Yelp Employee Fired After Complaining Publicly About Low Pay

Talia Jane spent 80 percent of her salary on rent.
(Photo: Jim Young/Reuters)
Feb 21, 2016· 1 MIN READ
Samantha Cowan is an associate editor for culture.

One of the perks of Silicon Valley work culture is a stocked kitchen. But as convenient as free cereal and peaches may be, they are no substitute for getting paid enough to buy groceries.

At least, that’s how former Yelp employee Talia Jane felt. On Friday, she wrote a blog post on Medium addressed to Yelp CEO Jeremy Stoppelman that detailed her low pay and struggle to afford both her rent and groceries in the pricey San Francisco Bay Area. A few hours later, she was fired.

“I haven’t bought groceries since I started this job,” Jane wrote in her “Dear Jeremy” post. “Bread is a luxury to me, even though you’ve got a whole fridge full of it on the 8th floor. But we’re not allowed to take any of that home because it’s for at-work eating.”

While Yelp officials have declined to comment on the reason for Jane’s termination, she tweeted that human resources told her she was let go because her letter violated Yelp’s Terms of Conduct.

Yelp is a publicly traded company worth $1.37 billion. It purchased delivery service Eat24 in 2015 for $124 million.

Stoppelman, whose net worth is estimated at around $222 million, responded to Jane’s post on Twitter, shifting the discussion to an acknowledgment that housing in the Bay Area is too expensive. He made no mention of efforts to raise wages for Yelp employees struggling to get by—an omission that bothered Jane.

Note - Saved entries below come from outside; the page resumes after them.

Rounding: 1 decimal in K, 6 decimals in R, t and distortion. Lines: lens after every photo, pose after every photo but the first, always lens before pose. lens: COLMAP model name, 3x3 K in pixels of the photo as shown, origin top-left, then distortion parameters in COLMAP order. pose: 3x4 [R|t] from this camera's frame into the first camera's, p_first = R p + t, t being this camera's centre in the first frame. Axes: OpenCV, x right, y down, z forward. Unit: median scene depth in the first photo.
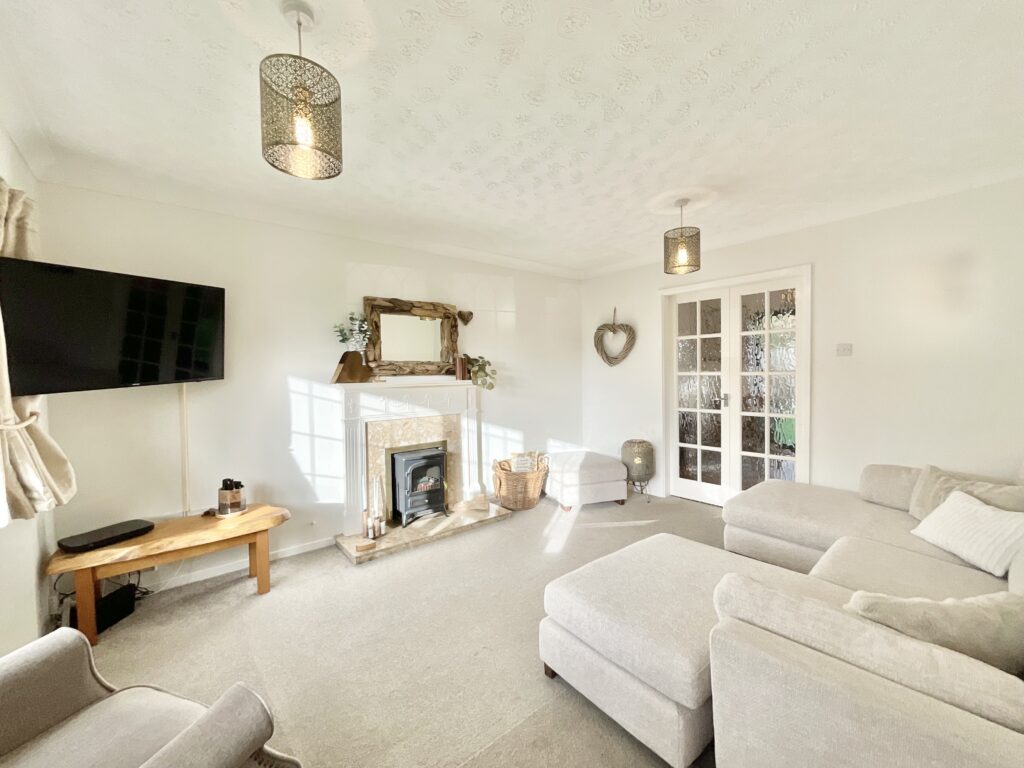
lens RADIAL K [[415.0, 0, 509.7], [0, 415.0, 383.8], [0, 0, 1]] dist [-0.002751, 0.000694]
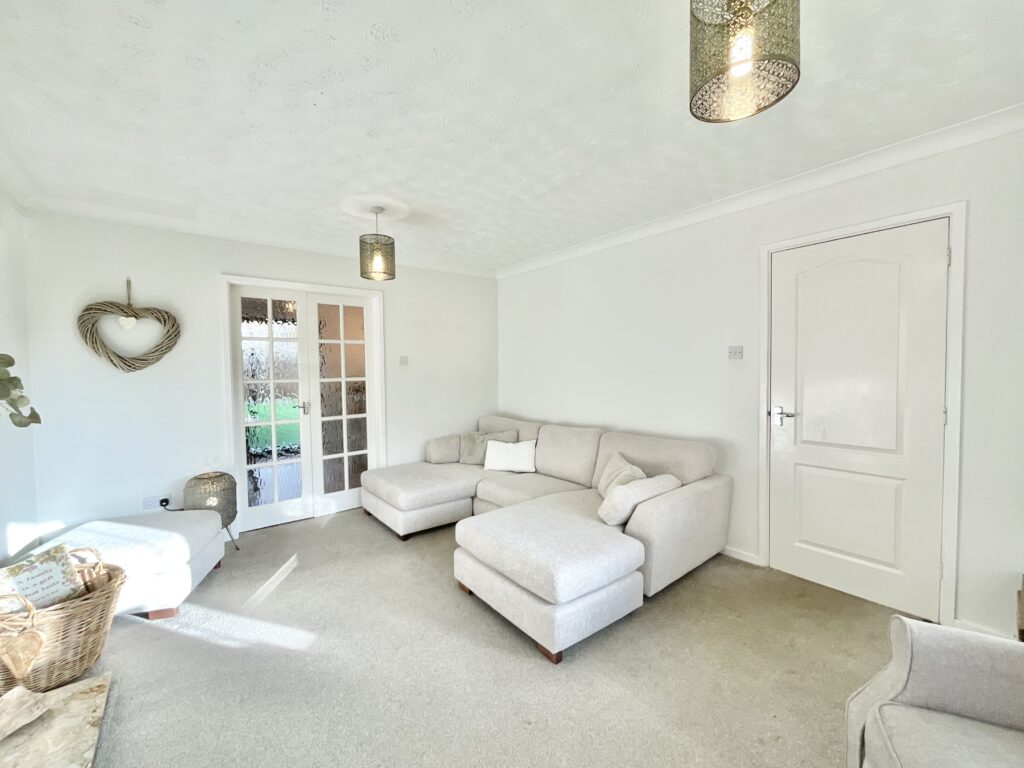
lens RADIAL K [[415.0, 0, 509.9], [0, 415.0, 382.9], [0, 0, 1]] dist [-0.002751, 0.000694]
pose [[0.026885, -0.013969, 0.999541, -0.449668], [0.045502, 0.998883, 0.012736, -0.009422], [-0.998602, 0.045138, 0.027490, 0.508927]]
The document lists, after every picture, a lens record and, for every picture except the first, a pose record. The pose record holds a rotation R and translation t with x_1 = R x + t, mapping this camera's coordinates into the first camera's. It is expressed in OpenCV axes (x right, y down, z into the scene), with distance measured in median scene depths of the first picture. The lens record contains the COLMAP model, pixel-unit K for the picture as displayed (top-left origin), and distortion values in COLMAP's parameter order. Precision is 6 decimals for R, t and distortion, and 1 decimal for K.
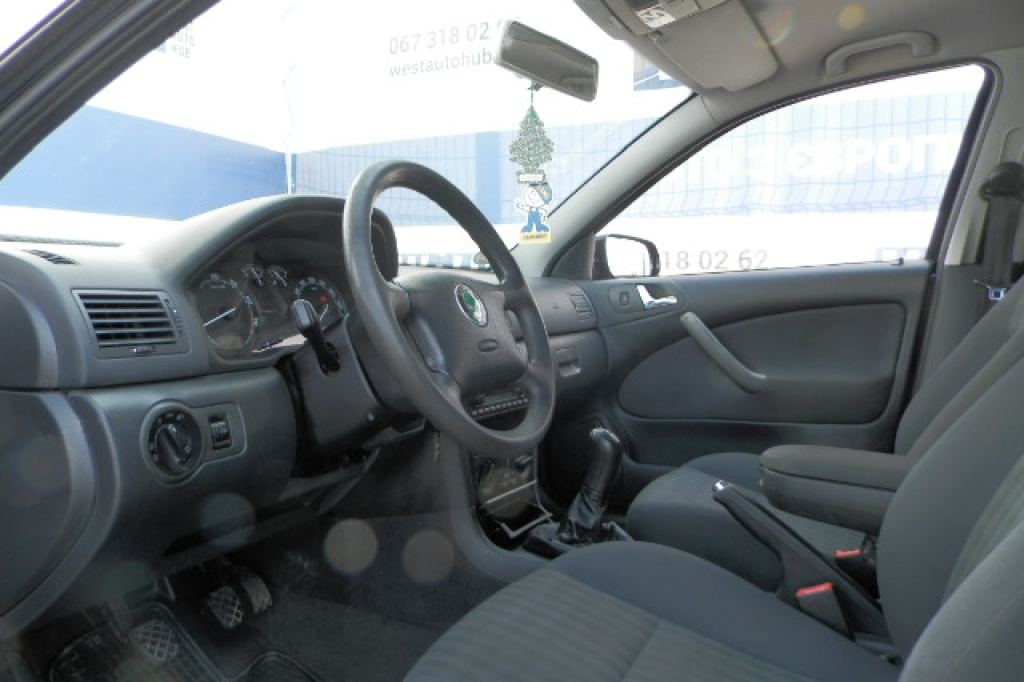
lens RADIAL K [[685.7, 0, 512.0], [0, 685.7, 341.0], [0, 0, 1]] dist [-0.000129, -0.008468]
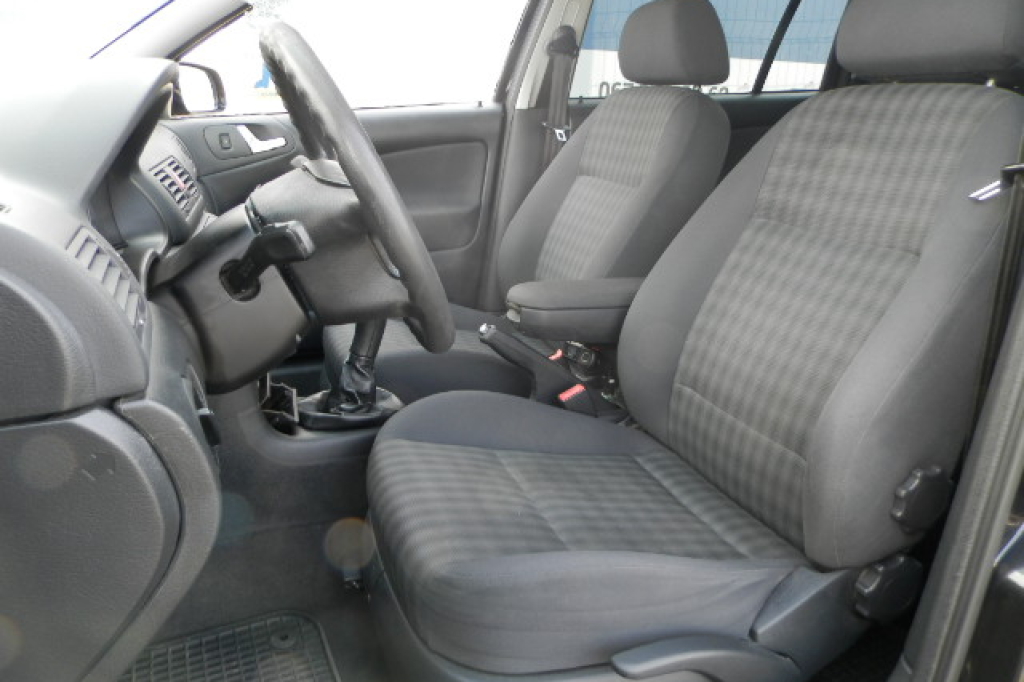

The tech boom has contributed to astronomical rent increases in San Francisco. The average apartment within 10 miles of the city cost $3,058 a month for a one-bedroom and $3,925 for two bedrooms.

According to Jane’s blog post, she made $8.15 an hour after taxes working in the customer support department for Yelp and Eat24. Minimum wage in San Francisco (where Yelp’s headquarters are located) is $12.25 an hour and will rise to $15 an hour by 2018. Jane wrote that she lives 30 miles (and a $11.30 round-trip train ride) from work and pays $1,245 a month in rent. According to her calculations, about 80 percent of her wages go to rent, leaving little left to pay for her phone bill, heating bill, or meals.

The 25-year-old noted that her situation isn’t unique, detailing in her post the struggles of other employees, like one who set up a GoFundMe page to pay rent, and others forced to live with their parents or take second jobs to make ends meet. Even tech employees with larger salaries have been priced out of San Francisco. Research from RadPad found that even employees earning six figures at companies such as Uber and Airbnb were spending upwards of 50 percent of their salary on rent.

Yelp has already announced it is expanding entry-level positions for Eat24 in Phoenix, where employees will earn the same wages as their San Francisco colleagues. Average rent prices in Phoenix are about $900 for a one-bedroom apartment, meaning entry-level employees can still expect to spend upwards of 60 percent of their after-tax salary on housing.